OTHERS SAY

Smartphones don’t cry

— Staring at a face reflected in the gleaming surface of a new iPad, or hearing Siri’s synthesized voice answer questions on an iPhone, it’s easy to imagine that there’s something more than just microchips and wires inside those smart machines. There isn’t. But scientists envision a day when computing devices and their software will not only be as smart as the humans who designed them but also be able to upgrade themselves.

Then what happens?

At a recent and somewhat whimsical panel discussion in Austin, Texas, a trio of robotics experts disagreed on whether events are leading inexorably to a Hollywood-style battle between robots and their creators. But they raised an issue to grapple with today: whether humans should treat their increasingly lifelike machines humanely.

The relentless advance of technology is driven largely by the steadily increasing power of microprocessors. As that power increases, so do the capabilities of the researchers who are pushing the limits of artificial intelligence.
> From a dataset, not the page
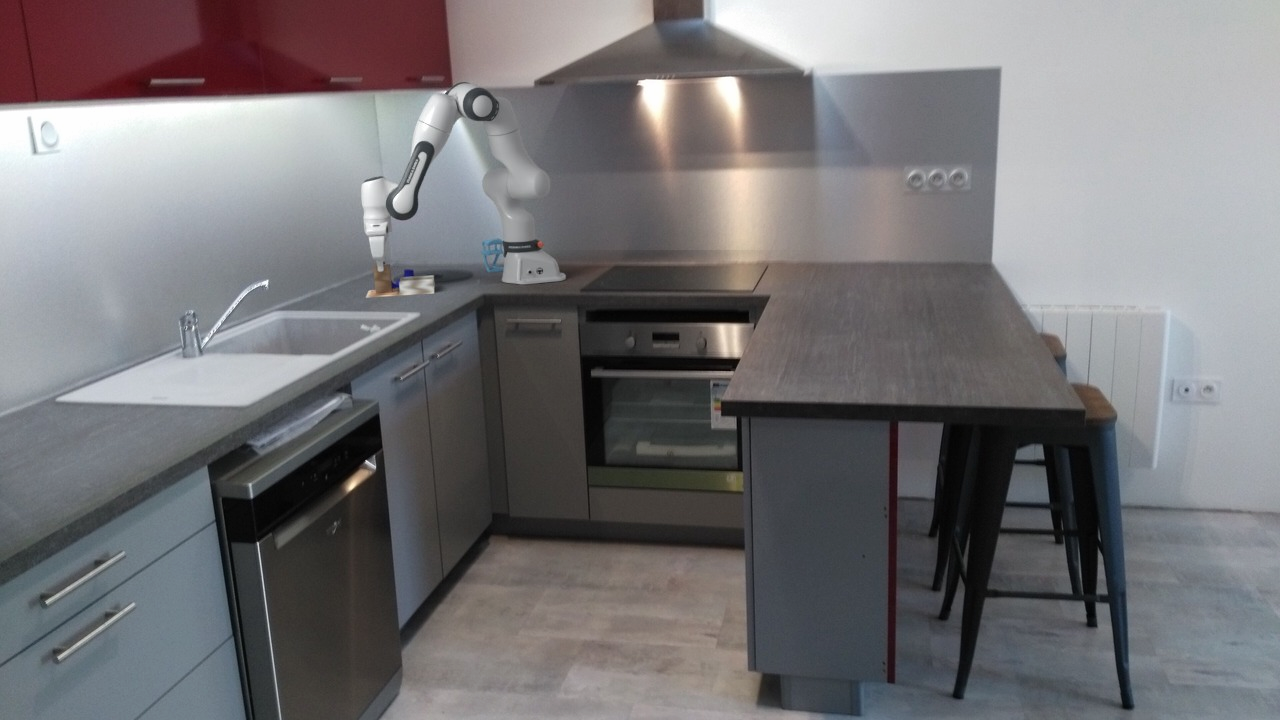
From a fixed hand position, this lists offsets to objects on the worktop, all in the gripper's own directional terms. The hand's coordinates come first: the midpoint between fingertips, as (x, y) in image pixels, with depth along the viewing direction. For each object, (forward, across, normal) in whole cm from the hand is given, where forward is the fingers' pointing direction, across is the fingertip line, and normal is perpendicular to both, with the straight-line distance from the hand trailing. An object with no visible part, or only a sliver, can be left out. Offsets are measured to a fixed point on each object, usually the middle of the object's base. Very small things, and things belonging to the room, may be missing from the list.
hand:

It’s just a matter of time before the awesome, “Jeopardy!”-dominating capabilities of IBM’s Watson supercomputer are a routine feature of cheap PCs; at that point, panelist William Hertling said, hobbyists and scientists together will develop machines that rewrite their own software and eliminate their own shortcomings.
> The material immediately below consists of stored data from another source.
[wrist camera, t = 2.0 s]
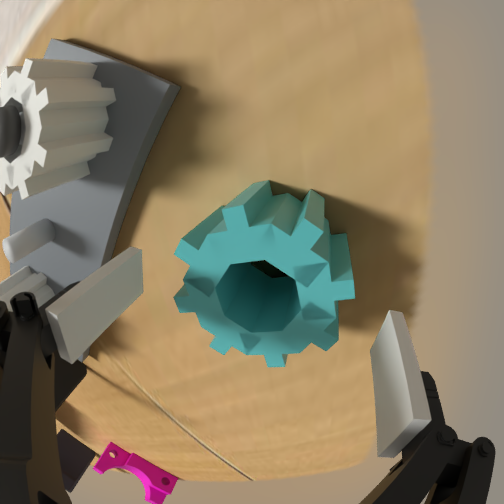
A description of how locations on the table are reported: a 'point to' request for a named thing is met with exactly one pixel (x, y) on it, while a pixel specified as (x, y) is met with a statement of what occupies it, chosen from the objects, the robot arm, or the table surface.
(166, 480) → the magenta mounting bracket
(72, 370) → the phone
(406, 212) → the table surface
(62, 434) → the calculator
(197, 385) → the table surface
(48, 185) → the gear board
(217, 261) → the teal gear
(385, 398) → the robot arm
It’s impossible to predict where that sort of “technological singularity” might lead. But even though Hertling and fellow panelist Daniel Wilson have both written apocalyptic novels about the future of artificial intelligence, both argued that we will have plenty of time to avert a global robot rebellion. Panelist Chris Robson, a mathematician who once worked for Hewlett-Packard on self-modifying hardware, wasn’t so sure, saying the era of machines that improve themselves has already arrived.

In the meantime, all three agreed, smart machines pose moral quandaries that earlier gadgets didn’t.
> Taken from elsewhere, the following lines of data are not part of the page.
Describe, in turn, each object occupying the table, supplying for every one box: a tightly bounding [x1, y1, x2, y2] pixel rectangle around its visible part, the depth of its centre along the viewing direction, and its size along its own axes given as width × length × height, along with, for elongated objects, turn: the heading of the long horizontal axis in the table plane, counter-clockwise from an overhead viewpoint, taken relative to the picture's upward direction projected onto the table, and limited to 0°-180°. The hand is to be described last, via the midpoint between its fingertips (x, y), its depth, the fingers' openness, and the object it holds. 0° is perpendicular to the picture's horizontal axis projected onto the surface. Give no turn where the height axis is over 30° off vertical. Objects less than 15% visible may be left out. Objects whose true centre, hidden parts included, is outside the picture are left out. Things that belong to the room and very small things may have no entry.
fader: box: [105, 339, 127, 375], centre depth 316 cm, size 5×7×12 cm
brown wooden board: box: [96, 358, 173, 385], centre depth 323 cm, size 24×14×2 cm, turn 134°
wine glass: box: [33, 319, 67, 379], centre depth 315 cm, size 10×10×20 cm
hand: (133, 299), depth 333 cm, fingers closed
It’s not that machines have rights that must be respected. It’s that there’s something corrosive about abusing a device that mimics a living creature. As Wilson put it, society might consider it OK to smash a toaster but not an interactive toy with a synthetic personality, even if it doesn’t really have feelings. To do otherwise risks raising a generation of people inured to cruelty.

The downside is that the more we treat machines as our friends, the easier it will be for them to enslave us. But then, smartphones appear to have done that already.